In [0]:
! pip install -q pyspark==3.1.2 spark-nlp

In [0]:
from pyspark.sql import SparkSession

spark = SparkSession.builder.config('spark.driver.maxResultSize', '18g').getOrCreate()

In [0]:
import json
import pandas as pd
import numpy as np
# Import pyspark
from pyspark.sql import SparkSession
from pyspark.ml import PipelineModel
from pyspark.sql import functions as F

# Import SparkNLP
import sparknlp
from sparknlp.annotator import *
from sparknlp.base import *


In [0]:
stopwords = StopWordsCleaner().getStopWords()

In [0]:
document = DocumentAssembler() \
            .setInputCol("alltext") \
            .setOutputCol("document")

sentenceDetector = SentenceDetector() \
            .setInputCols("document") \
            .setOutputCol("sentence")

token = Tokenizer() \
            .setInputCols("sentence") \
            .setOutputCol("token") \
            .setContextChars(["(", ")", "?", "!", ".", ","])

keywords = YakeKeywordExtraction() \
            .setInputCols("token") \
            .setOutputCol("keywords") \
            .setMinNGrams(1) \
            .setMaxNGrams(3)\
            .setNKeywords(3)\
            .setStopWords(stopwords)

yake_pipeline = Pipeline(stages=[document, sentenceDetector, token, keywords])

empty_df = spark.createDataFrame([['']]).toDF("alltext")
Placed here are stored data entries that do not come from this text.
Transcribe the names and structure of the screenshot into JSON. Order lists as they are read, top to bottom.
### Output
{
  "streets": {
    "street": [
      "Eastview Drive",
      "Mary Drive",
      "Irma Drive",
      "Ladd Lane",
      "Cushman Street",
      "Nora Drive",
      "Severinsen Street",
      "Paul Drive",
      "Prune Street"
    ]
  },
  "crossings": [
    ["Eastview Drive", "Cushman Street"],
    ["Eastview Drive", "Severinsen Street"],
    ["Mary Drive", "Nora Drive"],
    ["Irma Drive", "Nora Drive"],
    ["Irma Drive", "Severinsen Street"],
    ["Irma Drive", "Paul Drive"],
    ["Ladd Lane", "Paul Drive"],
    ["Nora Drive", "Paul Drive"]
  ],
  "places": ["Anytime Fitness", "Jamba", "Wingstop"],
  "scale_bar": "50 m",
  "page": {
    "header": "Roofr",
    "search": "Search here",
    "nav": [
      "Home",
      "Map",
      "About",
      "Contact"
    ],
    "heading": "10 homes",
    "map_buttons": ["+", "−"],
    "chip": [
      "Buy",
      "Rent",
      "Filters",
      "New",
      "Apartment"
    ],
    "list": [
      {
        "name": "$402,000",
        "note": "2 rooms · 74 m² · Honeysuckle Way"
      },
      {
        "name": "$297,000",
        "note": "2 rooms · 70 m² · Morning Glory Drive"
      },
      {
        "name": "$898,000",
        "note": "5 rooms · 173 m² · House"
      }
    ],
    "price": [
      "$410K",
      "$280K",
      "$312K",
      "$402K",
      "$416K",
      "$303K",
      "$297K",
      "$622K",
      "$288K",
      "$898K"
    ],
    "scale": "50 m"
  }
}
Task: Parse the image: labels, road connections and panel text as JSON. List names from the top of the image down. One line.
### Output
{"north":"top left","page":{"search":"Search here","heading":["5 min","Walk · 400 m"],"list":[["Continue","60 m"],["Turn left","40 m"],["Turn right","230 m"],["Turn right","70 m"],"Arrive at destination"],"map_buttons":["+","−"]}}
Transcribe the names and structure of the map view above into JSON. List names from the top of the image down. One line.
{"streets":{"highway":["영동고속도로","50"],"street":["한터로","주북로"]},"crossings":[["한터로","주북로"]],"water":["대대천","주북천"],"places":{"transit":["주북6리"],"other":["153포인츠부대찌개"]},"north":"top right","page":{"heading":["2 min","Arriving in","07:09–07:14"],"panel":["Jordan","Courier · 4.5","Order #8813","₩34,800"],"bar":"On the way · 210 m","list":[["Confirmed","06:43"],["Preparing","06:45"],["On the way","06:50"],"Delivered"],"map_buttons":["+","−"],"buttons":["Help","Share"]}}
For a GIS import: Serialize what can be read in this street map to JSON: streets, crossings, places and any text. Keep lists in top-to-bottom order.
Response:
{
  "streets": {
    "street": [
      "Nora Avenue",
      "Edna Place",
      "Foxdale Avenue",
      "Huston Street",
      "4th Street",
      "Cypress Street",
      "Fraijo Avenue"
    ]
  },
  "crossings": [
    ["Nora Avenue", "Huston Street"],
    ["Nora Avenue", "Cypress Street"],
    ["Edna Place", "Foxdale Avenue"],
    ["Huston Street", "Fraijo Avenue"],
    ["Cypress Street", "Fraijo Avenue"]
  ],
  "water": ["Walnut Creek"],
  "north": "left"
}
yake_Model = yake_pipeline.fit(empty_df)

In [0]:
from pyspark.sql.functions import udf
from pyspark.sql.types import *

In [0]:
from pyspark.sql.functions import split, explode, concat, concat_ws

In [0]:
def isValid(lst):
    setA = set(lst)
    setB ={"ukraine","russia","russian","ukraina","putin","kyiv","moscow","invasion","vladimir"}
    return len(setA & setB)>0

In [0]:
isValid_f = udf(isValid, BooleanType())

In [0]:
spark.udf.register(name="isValid_f", f=isValid_f)

In [0]:
# extract keywords from sparkdataframe
def keyword_extract_fromdf(df):
    df1 = df.withColumn("alltext",concat(df['title'],df['selftext']))
    result = yake_pipeline.fit(df1).transform(df1)
    result = result.withColumn('unique_keywords', F.array_distinct("keywords.result"))
    result1 =result.withColumn("isValid",isValid_f('unique_keywords'))
    finaldf=result1.select('author','title','selftext','subreddit','id','score','created_utc').filter('isValid')
    return finaldf

In [0]:
def handle(year_range = [2015, 2016, 2017], month_range = range(1, 13)):
    for year in year_range:
        for month in month_range:
            
            month_literal = str(month)
            data_path = "/mnt/lsde/group05/submissions_tree_shaking/" + str(year) + "-" + month_literal + ".parquet"
            print("start handling "+str(year) + "-" + month_literal)
            df =spark.read.load(data_path,format="parquet")
            df_done = keyword_extract_fromdf(df)
            df_done.write.mode("overwrite").format("parquet").save("/mnt/lsde/group05/"+"kwfilter_top3/"+str(year) + "-" + month_literal+".parquet")
            print("finish handling "+str(year) + "-" + month_literal)
            
    
    
    

In [0]:
handle([2014],[2])

In [0]:
handle([2014],range(3,13))

In [0]:
handle([2018],range(8,13))

In [0]:
handle([2019,2020,2021],range(1,13))

In [0]:
handle([2021],[11,12])

In [0]:
handle([2022],range(1,9))

In [0]:
handle([2015,2016,2017,2018,2019,2020,2021],range(1,13))

In [0]:
path="dbfs:/mnt/lsde/group05/submissions_tree_shaking/2014-2.parquet"